Hundí mi cabeza entre mis rodillas y, cuando la levanté de nuevo, todo había cambiado, o todo era igual, no lo se, pero mi mirada parecía vencer, ahora, a la oscuridad. Frente a mí, docenas de pares de ojos inyectados de un amarillo brillante clavaban su artificial pupila negra en mi rostro, inmóviles, creando un ligera brisa de luz cálida que se reflejaba en los esqueletos, similares a los que flanquearon mi camino hasta esta sala, que asomaban tras unas ropas desgastadas hasta casi desaparecer por completo. Tejidos formados por agujeros unidos entre sí por más tejidos deshilachados, por más esforzados trozos de hilo aferrándose los unos a los otros, casi vencidos, que otorgaban un aspecto terrorífico a las decenas de pares de ojos que no dejaron de observarme, sin pestañeos, sin gestos, mientras mi mirada los recorrió uno a uno.

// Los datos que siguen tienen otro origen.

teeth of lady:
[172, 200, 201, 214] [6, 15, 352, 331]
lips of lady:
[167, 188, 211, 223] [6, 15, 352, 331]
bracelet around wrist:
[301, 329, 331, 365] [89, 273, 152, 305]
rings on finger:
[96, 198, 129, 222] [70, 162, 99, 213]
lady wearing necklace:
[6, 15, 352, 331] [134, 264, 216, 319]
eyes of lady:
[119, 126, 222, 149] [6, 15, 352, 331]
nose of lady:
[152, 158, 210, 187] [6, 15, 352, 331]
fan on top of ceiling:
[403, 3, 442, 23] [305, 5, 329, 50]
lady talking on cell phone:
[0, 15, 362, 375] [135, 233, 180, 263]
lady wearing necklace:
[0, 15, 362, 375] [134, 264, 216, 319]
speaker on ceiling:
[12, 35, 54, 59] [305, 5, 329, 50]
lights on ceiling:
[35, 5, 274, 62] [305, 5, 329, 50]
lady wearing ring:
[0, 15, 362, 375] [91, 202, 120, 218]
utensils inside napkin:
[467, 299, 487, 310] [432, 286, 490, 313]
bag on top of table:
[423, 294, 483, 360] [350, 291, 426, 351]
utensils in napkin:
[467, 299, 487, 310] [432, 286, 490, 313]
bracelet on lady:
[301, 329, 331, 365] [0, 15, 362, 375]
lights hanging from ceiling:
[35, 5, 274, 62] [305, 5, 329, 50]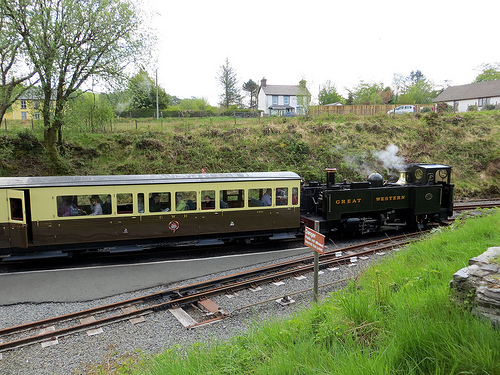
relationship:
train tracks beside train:
[1, 229, 430, 355] [1, 162, 457, 268]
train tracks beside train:
[452, 196, 499, 208] [1, 162, 457, 268]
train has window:
[1, 162, 457, 268] [56, 191, 113, 218]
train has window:
[1, 162, 457, 268] [116, 192, 134, 216]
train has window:
[1, 162, 457, 268] [136, 193, 146, 215]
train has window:
[1, 162, 457, 268] [147, 191, 172, 215]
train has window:
[1, 162, 457, 268] [175, 190, 198, 212]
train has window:
[1, 162, 457, 268] [200, 190, 219, 212]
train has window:
[1, 162, 457, 268] [220, 188, 247, 208]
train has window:
[1, 162, 457, 268] [246, 186, 274, 209]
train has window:
[1, 162, 457, 268] [274, 187, 290, 208]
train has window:
[1, 162, 457, 268] [291, 184, 300, 206]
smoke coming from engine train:
[338, 139, 408, 181] [298, 161, 454, 242]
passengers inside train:
[56, 190, 298, 218] [1, 162, 457, 268]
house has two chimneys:
[256, 75, 311, 120] [257, 77, 309, 88]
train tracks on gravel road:
[1, 229, 430, 355] [2, 231, 440, 375]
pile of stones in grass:
[450, 244, 499, 331] [117, 209, 500, 374]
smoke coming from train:
[338, 139, 408, 181] [1, 162, 457, 268]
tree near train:
[0, 0, 156, 161] [1, 162, 457, 268]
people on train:
[56, 190, 298, 218] [1, 162, 457, 268]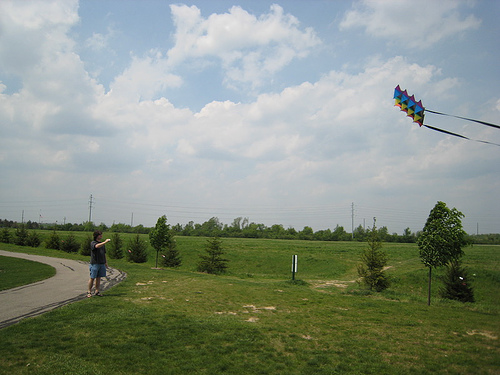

Activé mi cuerpo y avancé, temblando de puro miedo, hacia algunos de ellos. No parecieron inmutarse, sencillamente continuaron desplazando su mirada para mantenerla sobre mis ojos. Apoyé ligeramente mis dedos sobre uno de sus esqueletos y su ropaje se deshizo entre mis dedos, convertido en hilachas vencidas para siempre que se desparramaron por el esqueleto metálico que un día cubrieron, y por la mano de aquella que venció su, ya exigua, resistencia. A escasos centímetros de uno de estos seres comencé a reconocer los trozos de metal e hilo que estaba tocando. No eran más que los juguetes de algún niño. Pequeños robots, mitad esqueleto metálico, mitad cubierta de suave tejido, con un pequeño cerebro electrónico y la sonrisa más permanente que un humano pueda contemplar en toda su vida. Los ojos amarillentos se volvieron ahora dulces ante mí, con esas mismas pupilas artificiales que no daban tregua a mi mirada, pero con la expresión afectuosa con la que, todos los niños alguna vez, compartimos horas de sueño y miedos, tardes de juegos o mañanas de soledad entretenida.

Acerqué mi cara todo lo que puede a uno de ellos. Quería recordar. Sentir todo aquello que te podían dar uno de estos pequeños. Fijé mi mirada todo lo que pude en uno de sus ojos y me perdí en el hipnótico amarillo de su mirada, cautivada como una pequeña niña con su nuevo juguete.